We have the basic facts, but still, it takes a good bit of imagination.  We simply don’t know what the life of Mary Shelley was like, as experienced by the woman herself.  The movie Mary Shelley isn’t a horror film but it’s horror adjacent.  How could a movie about the woman who invented Frankenstein be anything but?  The handling of Haifaa al-Mansour’s film is generally as a drama, or a romance.  The story takes the angle that it was her stormy relationship with both Percy Shelley and her own father that led Mary to express her feelings of abandonment in her novel.  And while we have to acknowledge the liberties all movie-makers take, it does seem interested in keeping fairly near the known details of Mary Shelley’s life.  Although other women were also writing then, it was still a “man’s world” she tried to break into.

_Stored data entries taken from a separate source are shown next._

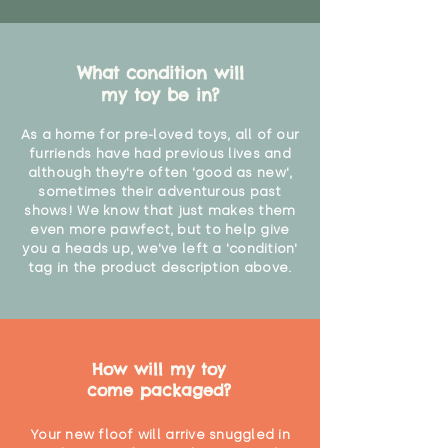
What condition will
my toy be in?
As a home for pre-loved toys, all of our
furriends have had previous lives and
although they're often 'good as new',
sometimes their adventurous past
shows! We know that just makes them
even more pawfect, but to help give
you a heads up, we've left a 'condition'
tag in the product description above.
How will my toy
come packaged?
Your new floof will arrive snuggled in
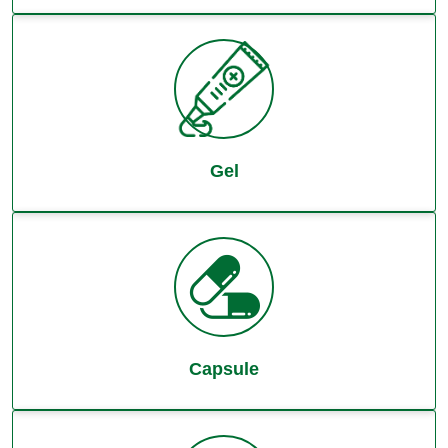
Gel
Capsule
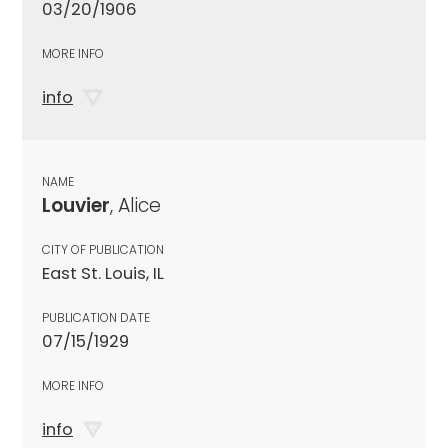
03/20/1906
MORE INFO
info
NAME
Louvier
, Alice
CITY OF PUBLICATION
East St. Louis, IL
PUBLICATION DATE
07/15/1929
MORE INFO
info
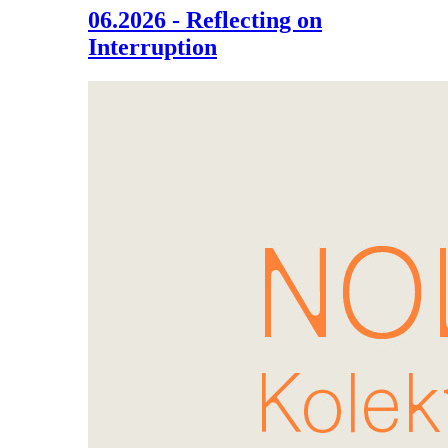
06.2026 - Reflecting on
Interruption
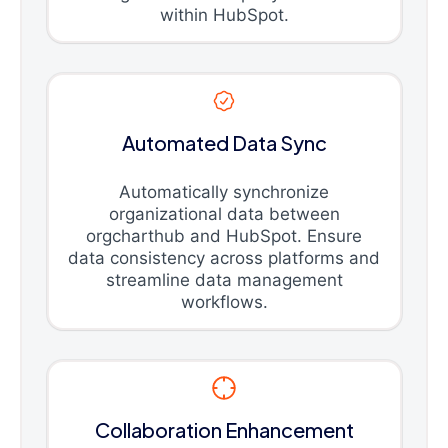
within HubSpot.
Automated Data Sync
Automatically synchronize
organizational data between
orgcharthub and HubSpot. Ensure
data consistency across platforms and
streamline data management
workflows.
Collaboration Enhancement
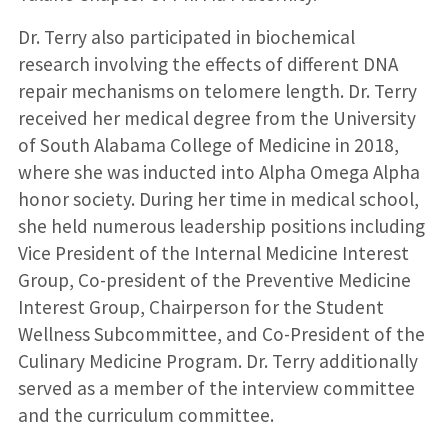
Dr. Terry also participated in biochemical
research involving the effects of different DNA
repair mechanisms on telomere length. Dr. Terry
received her medical degree from the University
of South Alabama College of Medicine in 2018,
where she was inducted into Alpha Omega Alpha
honor society. During her time in medical school,
she held numerous leadership positions including
Vice President of the Internal Medicine Interest
Group, Co-president of the Preventive Medicine
Interest Group, Chairperson for the Student
Wellness Subcommittee, and Co-President of the
Culinary Medicine Program. Dr. Terry additionally
served as a member of the interview committee
and the curriculum committee.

I confess that one of my reasons for wanting to see this film was that Ken Russell’s Gothic had a powerful impact on my younger mind.  That movie, which is over-the-top, being the first I’d seen telling the tale, had become canonical in my mind.  I know the dangers of literalism, and I wanted to see someone else’s take on the story.  Al-Mansour’s treatment takes a female perspective to the narrative.  It seems that Percy Shelley and Lord Byron were both advocates of what might now be termed a playboy lifestyle, and that Mary, daughter of forward thinking Mary Wollstonecraft and William Godwin, was fairly liberal herself.  Although Percy Shelley, like Lord Byron, was quite famous in his time, that didn’t always equate to financial solvency.  I could relate to parts of that quite well—full of creative ideas and shy on cash flow.

Mary Shelley didn’t rock the critics, but many felt it was a thoughtful treatment.  It is dark and gothic, but with no real monsters.  It did explain a bit of inside baseball about Ken Russell’s film.  Both movies make use of Henry Fuseli’s painting The Nightmare to explore the famous meeting of Byron and the Shelleys that led to the writing of Frankenstein.  Indeed, Gothic makes a good deal of it.  Mary Shelley explains that Mary’s mother, Mary Wollstonecraft, had an affair with Fuseli.  I was unaware of that connection.  Something was clearly circulating among the Romantics, many of whom knew each other and, in their own ways, became formative of culture centuries down the road.  And although many critics weren’t impressed, I think it’s about time that a woman’s point of view was brought to Mary Shelley’s life in a world not kind to women.  Even if a woman gave the world one of the most influential books of the nineteenth century.